Quoted passage: Begin
A data management head-scratcher: CHAIN taking 30+ seconds -- MIDRANGE-L

Greetings all--

A customer has documented long response times--over 30 seconds--when doing
a read-only CHAIN to an indexed (one key, 36 characters) file, "XXX", with
*IMMED maintenance and *AFTER journaling. The program waits and the
transaction is abandoned by the requestor. *ALL commitment control is not
active. No other apps use this file. The problem is chronic and
intermittent. The system is well-resourced with CPU, memory, and disk.

The program in question--ZED--is a web service acting as a wrapper for the
business app (providing price quotes) and about 50 instances are running
concurrently. Tens of thousands of transactions per day flow through this
app. File XXX has about 5 million records and about 200,000 deleted
records. The job log shows SQL7917, "Access plan not updated", when the
program initiates.

Here's the scenario:

1. At IPL, 50 instances of program ZED are initiated.
Quoted passage: End
Recorded data: Begin
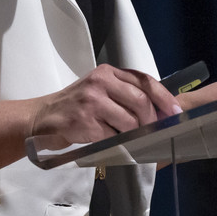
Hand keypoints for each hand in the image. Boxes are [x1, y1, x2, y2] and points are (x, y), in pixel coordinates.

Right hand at [28, 64, 181, 149]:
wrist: (42, 118)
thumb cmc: (75, 106)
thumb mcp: (99, 89)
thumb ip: (124, 94)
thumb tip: (158, 110)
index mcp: (107, 72)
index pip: (144, 81)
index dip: (164, 98)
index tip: (175, 112)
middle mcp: (100, 82)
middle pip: (141, 101)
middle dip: (152, 120)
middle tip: (154, 132)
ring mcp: (91, 102)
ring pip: (129, 121)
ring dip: (134, 134)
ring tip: (130, 138)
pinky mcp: (84, 122)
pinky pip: (112, 136)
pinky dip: (118, 143)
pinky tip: (113, 142)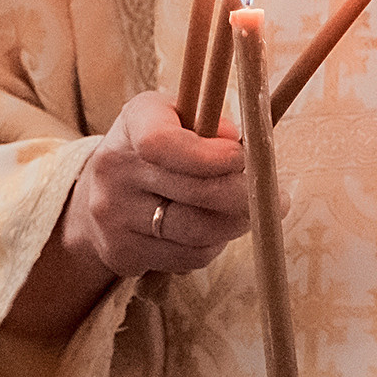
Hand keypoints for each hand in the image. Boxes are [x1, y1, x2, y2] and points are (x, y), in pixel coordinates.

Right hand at [69, 90, 252, 277]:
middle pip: (196, 192)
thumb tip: (237, 142)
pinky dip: (213, 246)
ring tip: (245, 213)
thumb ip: (211, 123)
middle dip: (246, 196)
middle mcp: (114, 168)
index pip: (161, 142)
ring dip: (235, 224)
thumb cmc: (161, 152)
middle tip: (275, 197)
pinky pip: (189, 257)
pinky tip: (213, 232)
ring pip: (199, 232)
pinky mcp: (121, 252)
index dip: (209, 156)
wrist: (102, 194)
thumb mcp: (181, 118)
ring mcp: (114, 214)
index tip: (241, 158)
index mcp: (134, 122)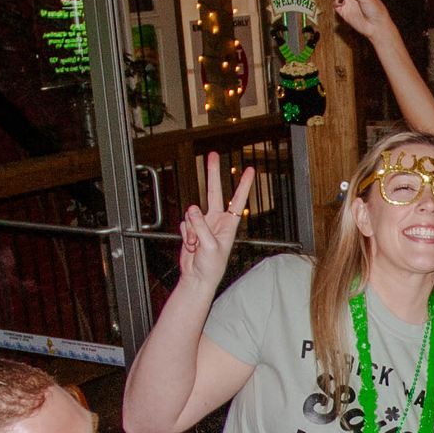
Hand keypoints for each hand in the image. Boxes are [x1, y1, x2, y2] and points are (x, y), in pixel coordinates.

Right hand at [178, 153, 256, 293]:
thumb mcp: (210, 246)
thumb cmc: (211, 267)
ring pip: (192, 213)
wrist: (197, 278)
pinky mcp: (191, 228)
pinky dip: (185, 234)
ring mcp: (203, 223)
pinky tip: (190, 245)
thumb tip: (192, 209)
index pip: (237, 200)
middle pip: (214, 192)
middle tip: (212, 155)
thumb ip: (201, 226)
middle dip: (213, 173)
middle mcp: (217, 221)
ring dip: (191, 228)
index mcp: (229, 225)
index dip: (243, 184)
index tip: (249, 170)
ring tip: (195, 244)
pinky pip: (184, 223)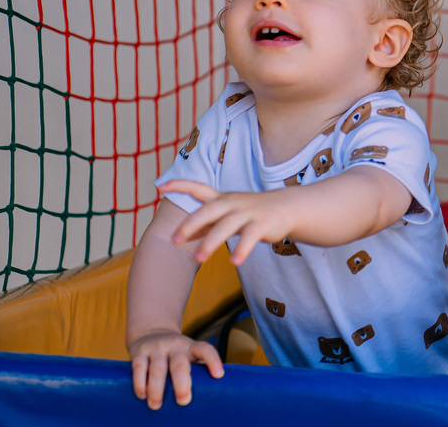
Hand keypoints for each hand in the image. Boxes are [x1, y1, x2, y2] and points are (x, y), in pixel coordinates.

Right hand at [129, 329, 223, 409]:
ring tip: (156, 405)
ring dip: (157, 389)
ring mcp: (156, 348)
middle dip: (182, 383)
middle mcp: (175, 346)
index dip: (213, 361)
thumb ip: (195, 370)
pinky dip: (140, 382)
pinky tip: (142, 395)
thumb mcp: (188, 354)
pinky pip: (139, 367)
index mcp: (190, 347)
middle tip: (184, 401)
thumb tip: (206, 396)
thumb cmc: (175, 352)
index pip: (205, 350)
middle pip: (179, 364)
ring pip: (158, 368)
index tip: (219, 375)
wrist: (151, 331)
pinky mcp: (139, 352)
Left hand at [159, 180, 292, 264]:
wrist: (285, 208)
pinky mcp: (262, 225)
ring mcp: (247, 213)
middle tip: (175, 240)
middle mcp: (232, 203)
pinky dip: (242, 249)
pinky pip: (250, 237)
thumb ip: (206, 223)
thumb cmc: (250, 213)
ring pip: (227, 226)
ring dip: (211, 242)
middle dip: (191, 224)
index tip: (161, 185)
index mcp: (222, 199)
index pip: (199, 188)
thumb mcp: (227, 214)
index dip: (180, 186)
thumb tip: (181, 236)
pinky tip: (234, 262)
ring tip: (198, 259)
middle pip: (209, 210)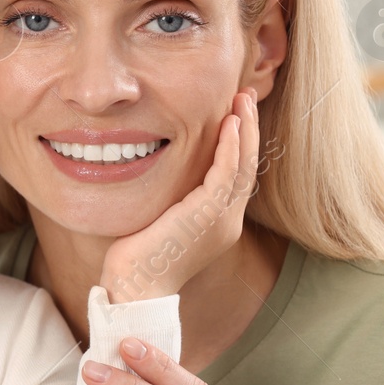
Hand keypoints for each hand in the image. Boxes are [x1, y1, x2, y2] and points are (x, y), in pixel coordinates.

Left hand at [100, 88, 259, 301]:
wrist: (135, 288)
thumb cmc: (137, 258)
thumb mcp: (159, 219)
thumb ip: (170, 197)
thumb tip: (158, 170)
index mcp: (217, 223)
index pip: (235, 175)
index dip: (239, 143)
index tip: (235, 113)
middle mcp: (227, 222)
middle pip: (247, 166)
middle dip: (248, 128)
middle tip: (247, 96)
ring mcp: (221, 220)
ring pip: (243, 166)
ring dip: (245, 129)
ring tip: (244, 99)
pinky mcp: (208, 216)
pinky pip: (226, 174)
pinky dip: (231, 146)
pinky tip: (231, 123)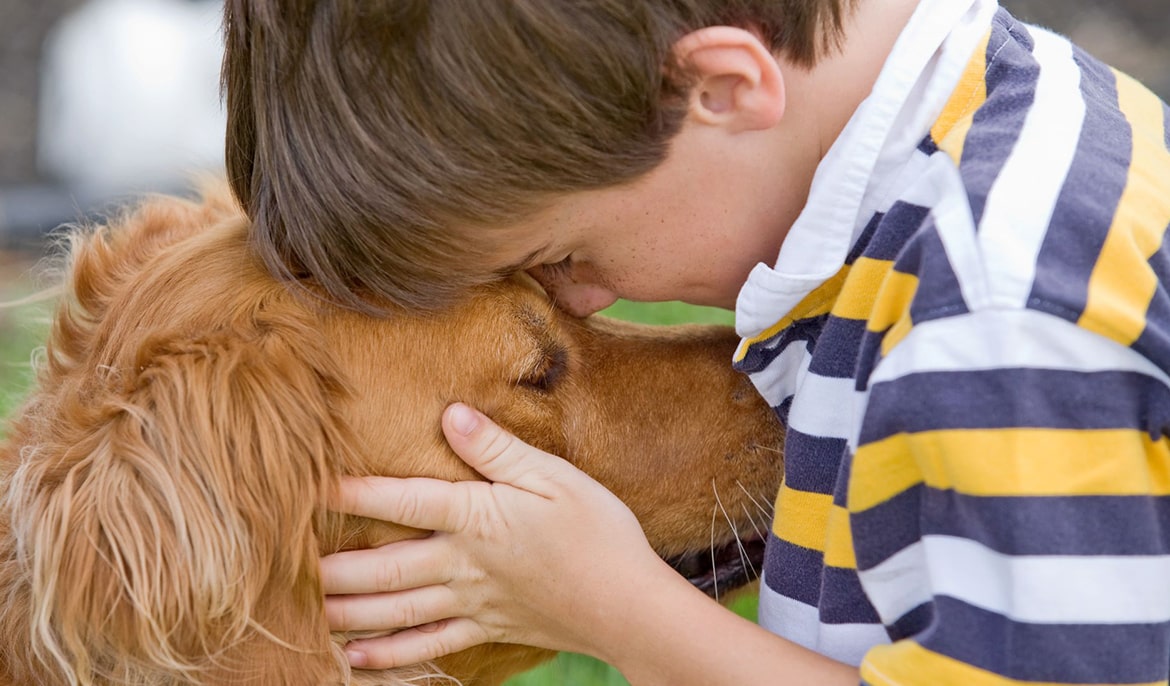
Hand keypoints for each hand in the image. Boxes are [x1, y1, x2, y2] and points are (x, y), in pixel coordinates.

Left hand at [319, 402, 668, 669]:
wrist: (629, 605)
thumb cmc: (598, 532)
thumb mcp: (553, 476)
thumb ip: (497, 449)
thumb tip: (449, 413)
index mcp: (476, 516)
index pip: (401, 499)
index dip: (353, 489)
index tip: (307, 483)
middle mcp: (463, 563)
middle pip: (383, 567)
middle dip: (331, 567)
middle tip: (284, 565)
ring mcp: (472, 602)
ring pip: (395, 610)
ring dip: (347, 612)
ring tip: (305, 612)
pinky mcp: (486, 628)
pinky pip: (428, 646)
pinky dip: (388, 655)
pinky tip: (354, 658)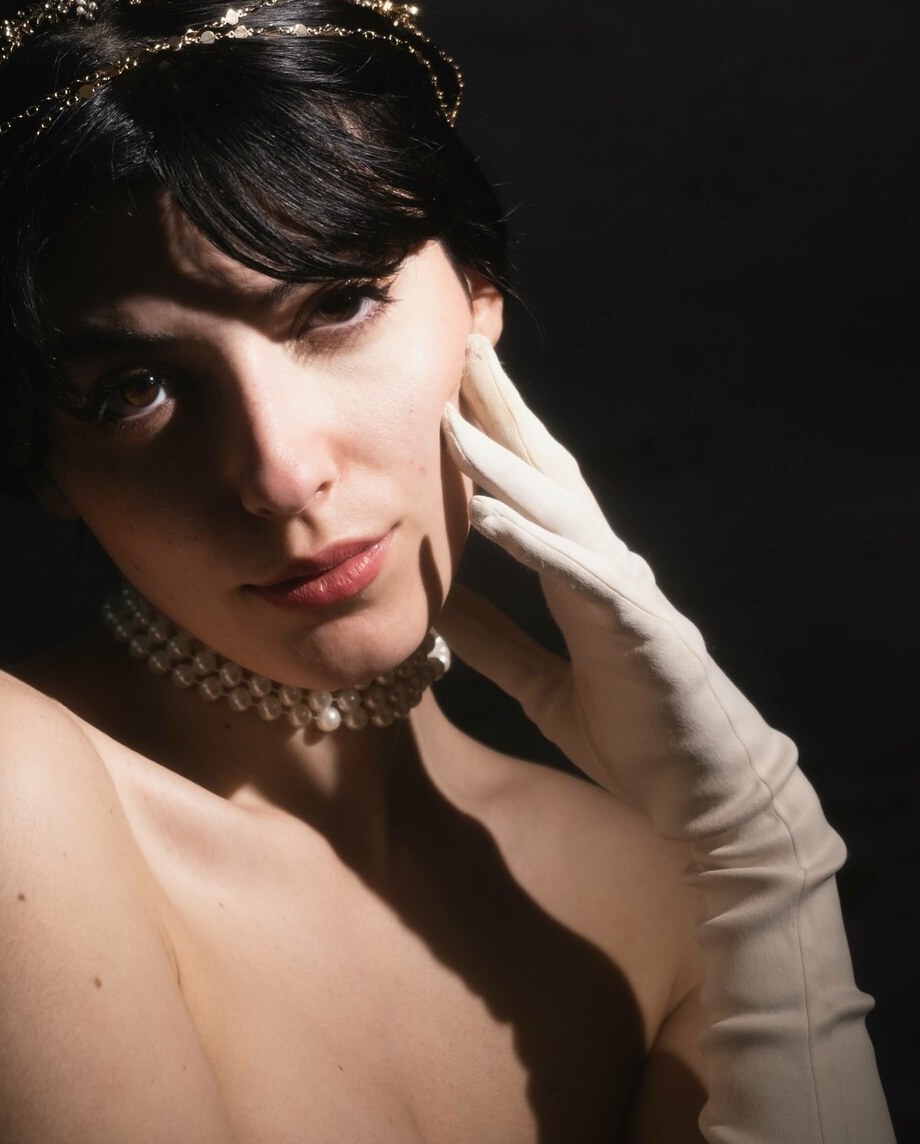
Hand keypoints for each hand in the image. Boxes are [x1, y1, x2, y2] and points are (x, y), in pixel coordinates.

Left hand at [441, 334, 798, 845]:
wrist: (706, 796)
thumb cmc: (634, 737)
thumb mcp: (540, 683)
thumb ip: (494, 639)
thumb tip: (437, 603)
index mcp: (582, 575)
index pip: (534, 487)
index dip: (497, 434)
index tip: (450, 384)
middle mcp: (606, 567)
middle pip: (549, 472)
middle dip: (507, 410)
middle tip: (466, 348)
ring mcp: (627, 593)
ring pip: (558, 510)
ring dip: (504, 463)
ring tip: (453, 422)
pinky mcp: (639, 632)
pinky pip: (580, 577)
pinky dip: (536, 544)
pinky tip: (493, 518)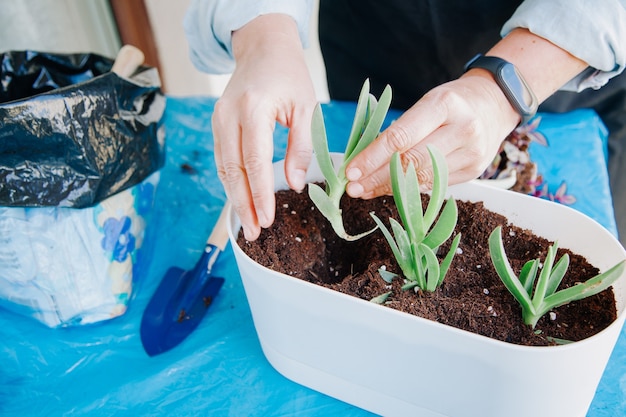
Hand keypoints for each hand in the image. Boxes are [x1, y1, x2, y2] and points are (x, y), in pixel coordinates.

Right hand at [211, 15, 316, 239]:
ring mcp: (218, 119)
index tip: (267, 220)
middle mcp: (228, 116)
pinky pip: (222, 159)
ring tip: (246, 224)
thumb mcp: (306, 108)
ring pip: (223, 168)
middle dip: (242, 205)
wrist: (263, 47)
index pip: (254, 162)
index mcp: (253, 109)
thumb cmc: (289, 75)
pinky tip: (241, 200)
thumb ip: (301, 147)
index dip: (259, 195)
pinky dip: (230, 183)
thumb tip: (295, 185)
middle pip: (232, 171)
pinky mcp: (217, 124)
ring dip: (234, 198)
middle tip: (252, 233)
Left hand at [344, 73, 519, 197]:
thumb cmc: (451, 103)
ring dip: (389, 188)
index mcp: (443, 104)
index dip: (372, 157)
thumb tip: (364, 161)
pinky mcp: (474, 170)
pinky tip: (390, 190)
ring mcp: (471, 152)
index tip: (350, 170)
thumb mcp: (426, 103)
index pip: (400, 137)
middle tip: (352, 188)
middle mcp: (461, 128)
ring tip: (365, 191)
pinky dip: (409, 189)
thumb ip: (399, 129)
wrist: (494, 104)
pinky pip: (434, 184)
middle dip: (376, 177)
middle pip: (410, 161)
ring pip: (422, 178)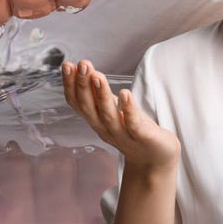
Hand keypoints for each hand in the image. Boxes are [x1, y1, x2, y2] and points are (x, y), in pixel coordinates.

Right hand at [61, 60, 179, 171]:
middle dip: (83, 85)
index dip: (70, 85)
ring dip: (101, 94)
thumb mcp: (110, 110)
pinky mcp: (142, 137)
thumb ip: (97, 93)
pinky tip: (125, 93)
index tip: (67, 65)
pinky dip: (128, 109)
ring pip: (108, 115)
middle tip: (82, 64)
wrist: (155, 159)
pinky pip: (133, 124)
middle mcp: (105, 128)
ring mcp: (123, 135)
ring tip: (97, 75)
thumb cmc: (131, 130)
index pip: (77, 103)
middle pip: (89, 108)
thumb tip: (82, 68)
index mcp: (96, 120)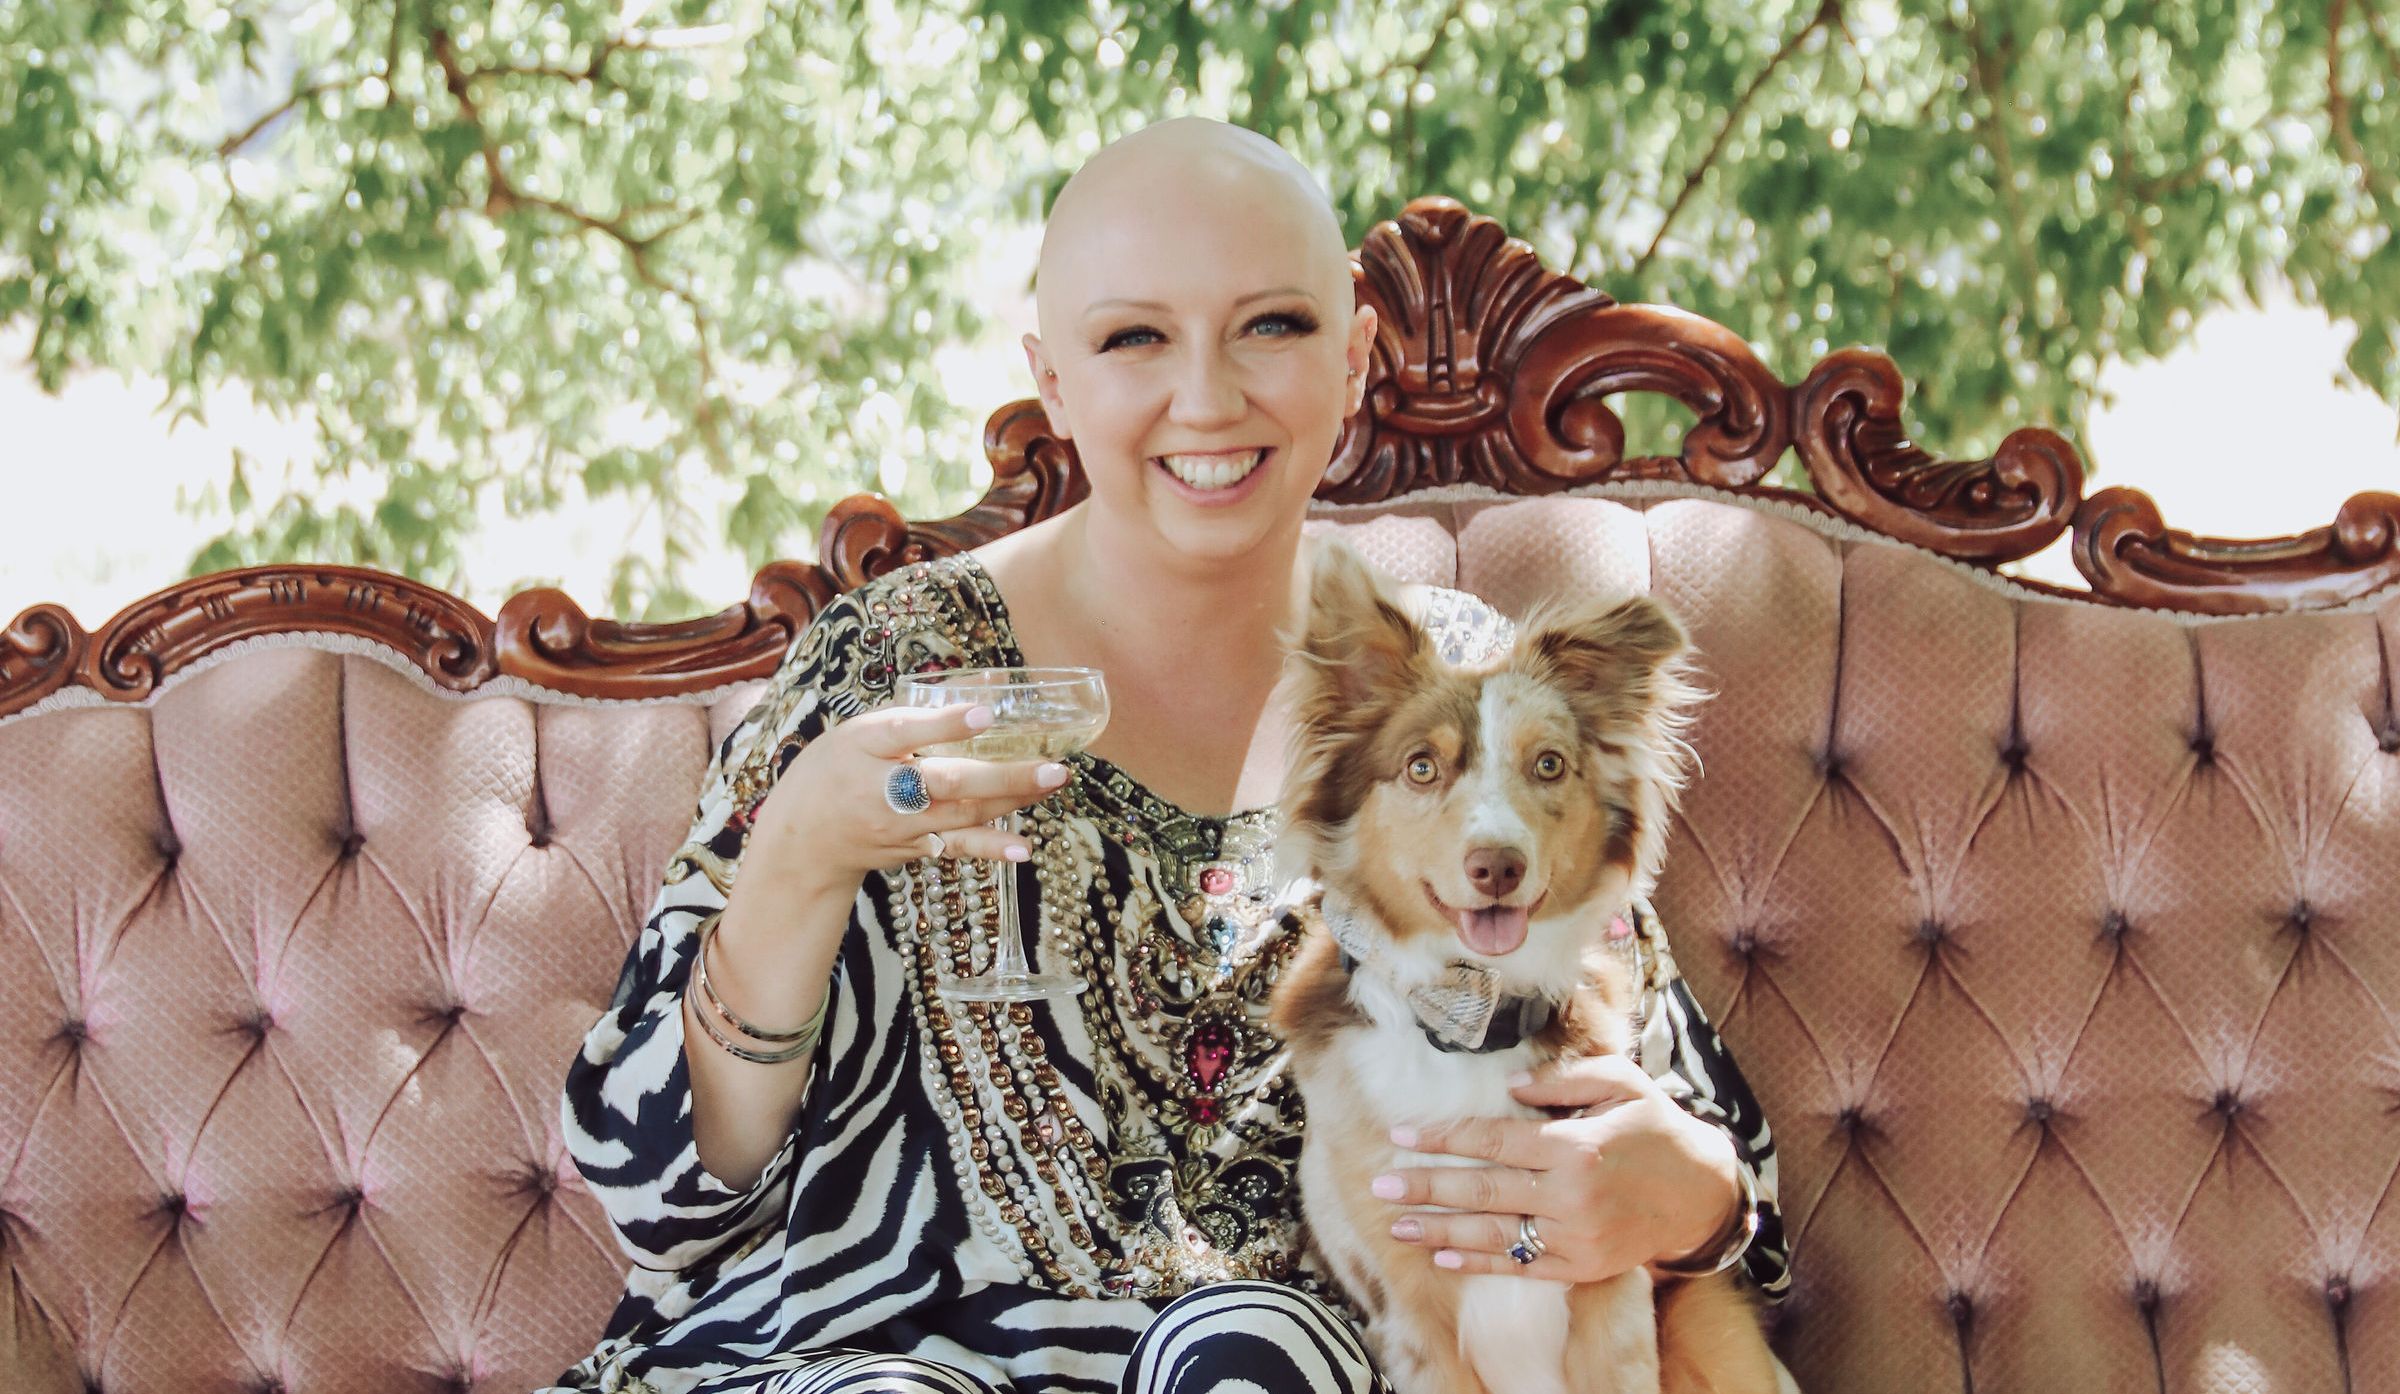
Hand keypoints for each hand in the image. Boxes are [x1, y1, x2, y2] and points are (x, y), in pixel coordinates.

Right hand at [746, 701, 1070, 885]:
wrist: (803, 837)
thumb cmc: (840, 767)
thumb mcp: (868, 728)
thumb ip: (927, 709)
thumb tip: (993, 682)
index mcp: (865, 744)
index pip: (905, 731)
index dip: (944, 723)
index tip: (984, 713)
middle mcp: (881, 787)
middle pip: (947, 781)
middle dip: (1004, 775)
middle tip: (1054, 766)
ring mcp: (898, 824)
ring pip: (962, 813)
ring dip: (1012, 800)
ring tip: (1054, 783)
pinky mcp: (911, 847)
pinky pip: (956, 847)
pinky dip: (991, 848)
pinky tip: (1024, 850)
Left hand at [1371, 1054, 1741, 1282]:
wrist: (1702, 1193)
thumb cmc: (1655, 1128)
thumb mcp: (1620, 1083)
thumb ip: (1562, 1080)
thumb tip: (1510, 1086)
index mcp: (1574, 1145)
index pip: (1493, 1140)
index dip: (1444, 1137)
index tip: (1402, 1135)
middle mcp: (1571, 1195)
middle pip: (1484, 1191)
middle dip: (1427, 1187)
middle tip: (1381, 1185)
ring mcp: (1576, 1236)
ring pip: (1495, 1235)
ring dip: (1441, 1230)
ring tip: (1398, 1226)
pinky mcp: (1583, 1266)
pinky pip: (1523, 1268)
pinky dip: (1482, 1264)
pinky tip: (1445, 1257)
Recorded data: End
Using the information
A – According to the forum post about the slow CHAIN, how many records and deleted records does file XXX hold?
B – Pick up the forum post about the slow CHAIN after its last line and write its next part.
The entries have no role in this work.

Numbered answers
A – About 5 million records and about 200,000 deleted records.

B –
2. Each instance opens file XXX as a shared input file. Important fact:
at this point, XXX is not available for “exclusive use”.
3. An instance of ZED leaves its wait state and begins execution.
4. The program executes to the CHAIN to XXX.
5. The database engine—the query optimizer, to be specific—recognizes a
need to rebuild the access path for XXX. We are sure the file is XXX but
SQL7917 doesn't have any details.
6. The query optimizer updates the access path in memory but—and here’s
where there’s trouble in River City—it can’t update the access path
object. According to the second-level text on the error message, this
update requires exclusive access to XXX.
7. Why no exclusive access? Because XXX is open the other 49 copies of
ZED. It's cousin to the database "deadly embrace" design flaw.

My hypothesis is this: the query optimizer can't get exclusive use of the
file and can't update the file object with the updated (meaning the 200K
deleted entries are dropped) access path. The resulting wait for the CHAIN
to complete is caused by the database reading through those 200K+ deleted
entries in XXX's index. Because the first instance of ZED ties up the
file, the other 49 instances have the same issue and the access path
remains dirty.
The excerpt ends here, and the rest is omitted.